■ Page text

■ ■ ■ ■

Friday, August 7, 2009

Mr Beer Review - Good Beginner Brewing Kit

Mr Beer Review - Good Beginner Brewing Kit
By Drew Vics Platinum Quality Author


So you want to brew your own beer? It's easier than you think with a Mr. Beer Brewing Kit. The main requirements are clean working conditions (very important), following directions, and patience, Patience, PATIENCE!!

The first two requirements are critical, but if you want a good, clean, tasty beer after spending the time to brew it, you need to exercise patience. Yes, you can have home brewed beer in two weeks, but I HIGHLY RECOMMEND You wait Four Weeks. Well, at least three and a half, that's how long I waited to try mine. :)

First, let's run through the brewing process and check out the ingredients, instructions and equipment provided by Mr. Beer.

My first Mr. Beer batch was the West Coast Pale Ale, one of their Standard Brew Packs. It included a can of hopped liquid malt extract, a pouch of Booster™ (they can trademark Booster?) and a packet of dry brewing yeast. Don't panic like I did when you discover that the yeast packets are not in the shipping carton, they're conveniently stowed under the plastic lid on each can of malt extract.

The Boil...

The Mr. Beer brewing process will last approximately 15 minutes once the water is up to temp. Begin heating the water and as it warms stir in and dissolve the Booster™, once it reaches a boil you can turn off the heat and begin stirring in the malt extract (what they call the "beer mix") until it is fully dissolved.

Why such a short boil? In extract brewing where raw hops are added a full 60 minute boil is required so the brewer can introduce specific amounts of hops along the way to achieve the desired result. In the case of the hopped malt extracts included with the Mr. Beer ingredient kit this step is already done for us, there is no need to do anything but fully dissolve the fermentables so the yeast has something to munch on to produce the alcohol.

Once the sugars are all dissolved what you have is called the wort, pronounced "wert." Next you will add your wort to the 4 quarts of cool water already in the keg fermenter (follow the Mr. Beer directions). Add more cool water to bring it to the 8.5 quart mark. I suggest filtered tap water that has been cooled in the fridge, stir it up good. I put the cap on and sloshed it a bit back and forth too, but be careful, the cap is not air tight. Which brings us to...

Fermenting Mr. Beer... No Airlock?

Why is there no airlock on the Mr. Beer fermenter? I'd like to address this because it may raise concerns among home brewers as an open door to contamination. Two small notches in the lip of the fermenter allow carbon dioxide gas to escape, which creates a positive flow of of gas outward from beneath the lid, for most of the fermentation process. The big lid which screws onto the lip of the fermenter provides adequate protection from foreign material and any microorganisms that could potentially take up residence in the fermenting brew.

Microorganisms don't fly around looking for stuff, and they aren't going to slither up the side of your fermenter looking for a way in. If you're work area is clean, the fermenter is clean, you didn't get any nasties onto the lip of the fermenter, AND you leave it covered for the duration of fermentation, you'll be fine. NO PEEKING!

If you want to see what's going on in the fermenter, scale up and buy a glass carboy. The Mr. Brew fermenting keg is dark brown for a reason, yeast works better in the dark. To make your yeast happier yet, keep the fermenter in a dark location, and at a relatively consistent temperature, between 68-76 degrees F according to the Mr. Beer directions. Though I have successfully fermented brews at 65°, right around 70° is the standard. A slight drift high or low, by a couple of degrees, will not mess things up.

■ ■ ■ ■

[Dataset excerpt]
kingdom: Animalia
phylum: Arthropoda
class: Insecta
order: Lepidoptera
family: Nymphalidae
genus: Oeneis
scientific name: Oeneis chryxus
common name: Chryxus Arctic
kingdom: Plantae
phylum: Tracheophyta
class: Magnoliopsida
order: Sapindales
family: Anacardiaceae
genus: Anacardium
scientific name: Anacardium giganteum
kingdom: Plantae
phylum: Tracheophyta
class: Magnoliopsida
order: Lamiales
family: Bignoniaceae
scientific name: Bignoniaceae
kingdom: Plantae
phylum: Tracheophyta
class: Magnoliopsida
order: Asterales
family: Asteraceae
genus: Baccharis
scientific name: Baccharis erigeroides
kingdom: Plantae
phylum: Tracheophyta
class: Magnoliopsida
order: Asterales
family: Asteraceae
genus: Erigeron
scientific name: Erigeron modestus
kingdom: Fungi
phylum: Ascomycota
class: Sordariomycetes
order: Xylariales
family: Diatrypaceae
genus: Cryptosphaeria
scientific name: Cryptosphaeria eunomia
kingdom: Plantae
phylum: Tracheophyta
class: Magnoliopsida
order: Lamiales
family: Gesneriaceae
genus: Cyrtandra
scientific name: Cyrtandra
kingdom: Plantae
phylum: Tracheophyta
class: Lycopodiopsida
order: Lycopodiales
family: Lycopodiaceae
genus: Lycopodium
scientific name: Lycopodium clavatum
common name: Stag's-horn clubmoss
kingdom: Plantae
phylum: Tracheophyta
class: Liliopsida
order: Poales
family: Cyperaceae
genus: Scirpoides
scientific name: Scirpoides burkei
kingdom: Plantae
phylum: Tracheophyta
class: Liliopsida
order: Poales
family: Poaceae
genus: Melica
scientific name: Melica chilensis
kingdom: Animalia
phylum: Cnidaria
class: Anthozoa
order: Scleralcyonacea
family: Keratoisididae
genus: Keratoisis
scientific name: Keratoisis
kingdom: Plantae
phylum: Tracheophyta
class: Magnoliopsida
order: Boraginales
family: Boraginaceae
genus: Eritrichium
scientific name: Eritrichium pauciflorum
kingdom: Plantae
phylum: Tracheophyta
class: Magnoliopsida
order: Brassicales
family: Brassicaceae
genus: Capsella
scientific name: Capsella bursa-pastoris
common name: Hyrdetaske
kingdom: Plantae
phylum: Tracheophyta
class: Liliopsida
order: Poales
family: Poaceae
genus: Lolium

■ ■ ■ ■

■ Work to do
(a) List the three items that the Mr. Beer review says the West Coast Pale Ale Standard Brew Pack included.
(b) Update the rows by changing "phylum" to "division" and leaving everything else as it is. Begin at the first row and stop after the line that contains "family: Bignoniaceae", and give only those lines.
The rows bear no relation to the Mr. Beer review.

■ Results for each task
(a)
A can of hopped liquid malt extract
A pouch of Booster™
A packet of dry brewing yeast

(b)
kingdom: Animalia
division: Arthropoda
class: Insecta
order: Lepidoptera
family: Nymphalidae
genus: Oeneis
scientific name: Oeneis chryxus
common name: Chryxus Arctic
kingdom: Plantae
division: Tracheophyta
class: Magnoliopsida
order: Sapindales
family: Anacardiaceae
genus: Anacardium
scientific name: Anacardium giganteum
kingdom: Plantae
division: Tracheophyta
class: Magnoliopsida
order: Lamiales
family: Bignoniaceae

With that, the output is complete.